Movie Reviews:Galveston

directed by Melanie Laurent

This 2018 neo-noir movie was the English language directorial debut of Melanie Laurent. You may remember her from her role in Inglorious Basterds as Shoshanna, the Jewish cinema owner, who is seeking revenge on the Nazis for murdering her family. 

Apparently Laurent is something of a Renaissance woman, being a director, actress and singer among other things. Anyhow you may think after reading this post that you know what Galveston is all about. 

It's definitely a story you've seen before. A bad man is forced through circumstances to defend a broken angel of a woman from even worse people. In so doing he may rediscover his own humanity, find redemption and perhaps even find some love.

And as in many films of this type a road trip is included. You've likely seen or read that story a thousand times before. I know I have. 

Galveston follows that basic outline. The best way I can describe this film visually is that it hearkens back to some late sixties early seventies films. Things are literally very dark on screen at times, reflecting some of the characters and the decisions that they make. 

This is not Hollywood action film. No one gets shot in the shoulder and declares in a deadpan manner "It went straight through. I'll be fine." When people get hurt, physically or more often emotionally, they stay hurt for a while. Laurent takes her time establishing characters reactions and feelings. There's a fair amount of silence throughout the film as we watch people react to each other, wordlessly express feelings, or just survive ordeals.

This film was an emotional gut-punch because it defied typical Hollywood conventions even as it made the viewer think that they would be upheld. This is based on a novel of the same name by Nick Pizzolatto (creator of True Detective), who also wrote the screenplay under a pseudonym.
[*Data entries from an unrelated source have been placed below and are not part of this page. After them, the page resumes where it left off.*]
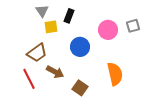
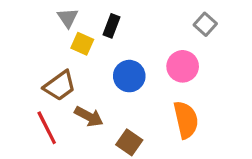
gray square: (133, 26) -> (205, 24), moved, turned -32
yellow square: (51, 27) -> (82, 44), turned 32
pink circle: (108, 30) -> (183, 66), moved

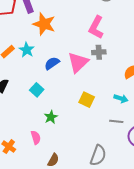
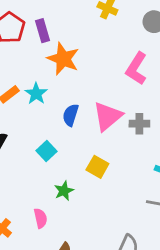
gray cross: (99, 52) -> (139, 124), moved
blue semicircle: (52, 63) -> (71, 115), turned -42
yellow square: (87, 100) -> (97, 167), moved

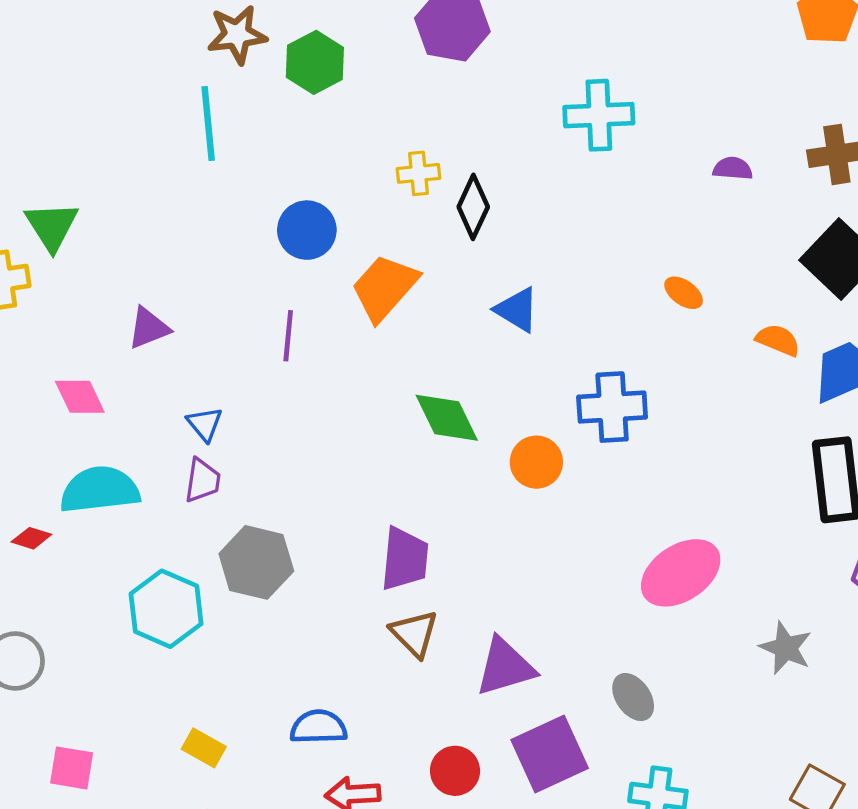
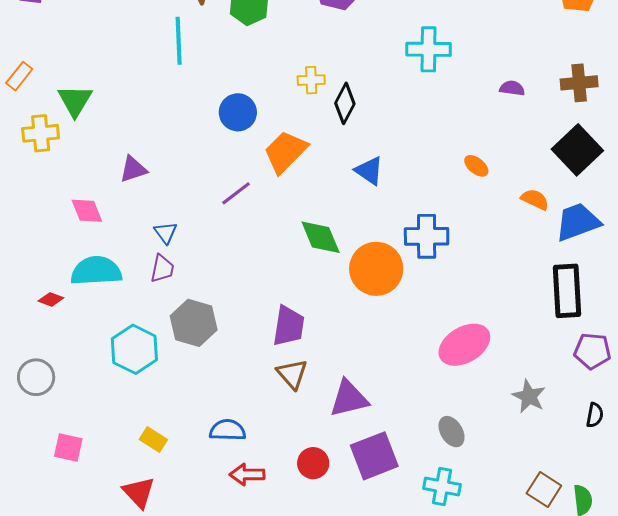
purple line: (288, 336) -> (236, 193), moved, turned 44
orange circle: (536, 462) -> (376, 269), size x1.6
gray ellipse: (633, 697) -> (452, 432), moved

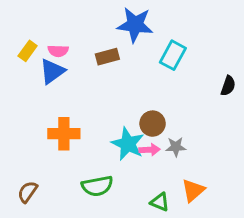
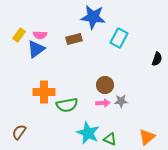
cyan star: (128, 144) -> (88, 133), moved
green semicircle: (97, 186) -> (67, 105), moved
orange triangle: (193, 190) -> (147, 137), moved

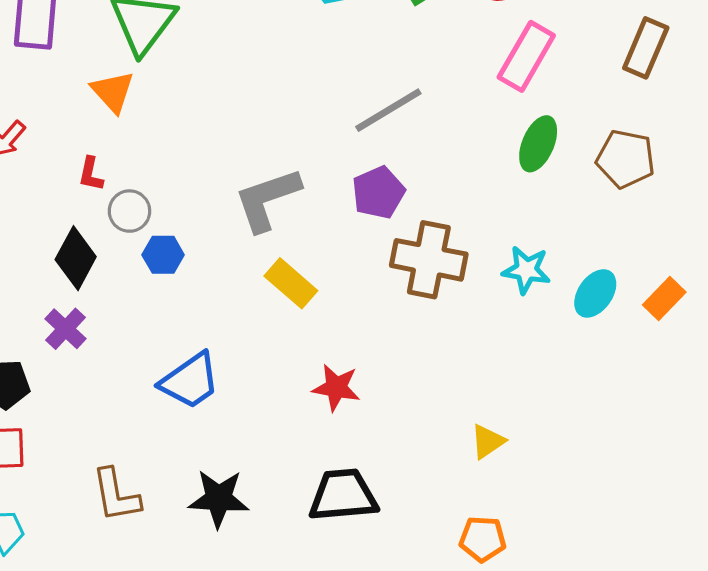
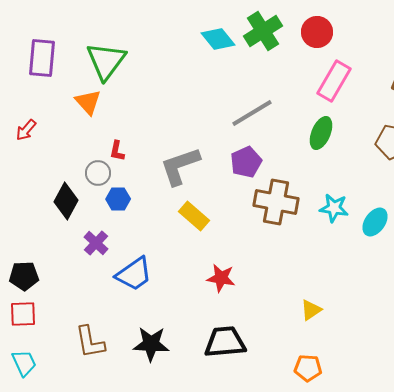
green ellipse: (538, 144) -> (321, 133), moved
red L-shape: (91, 174) -> (117, 151), moved
purple cross: (66, 329) -> (96, 243), moved

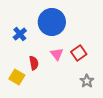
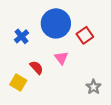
red square: (79, 53) -> (85, 35), moved
red semicircle: (34, 63) -> (37, 68), turned -32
I think I would like to read that book now.  

Friday, August 7, 2020

Movie Reviews: The Outpost

The Outpost
directed by Rod Lurie
This is a war movie based on a non-fiction book by Jake Tapper that details the 2009 Battle of Kamdesh between Afghanistan Taliban forces and US Army forces. 

If you are into war movies you will like this film, no doubt. If you are not into war movies, this film might really not be your cup of tea. 

That said although there is violence aplenty, a great deal of the film details the boredom and frustration of the isolated American soldiers, the stress they feel and their distaste for what appear to be foolish or even contradictory orders. But orders are orders. 

The US brain trust at the time apparently felt that it needed to have a lighter touch in Afghanistan while simultaneously maintaining the ability to respond quickly and decisively to Taliban activity. That might have been a good idea, strategically. But the implementation of that  went wrong at Combat Outpost Keating.

One of the stated objectives of the troop at Combat Outpost Keating was to engage the local population in community building and thus turn the locals against the Taliban. The other objective was evidently of course to kill Taliban. These two goals could occasionally be in conflict since many of the locals were Taliban or at least sympathetic to Taliban.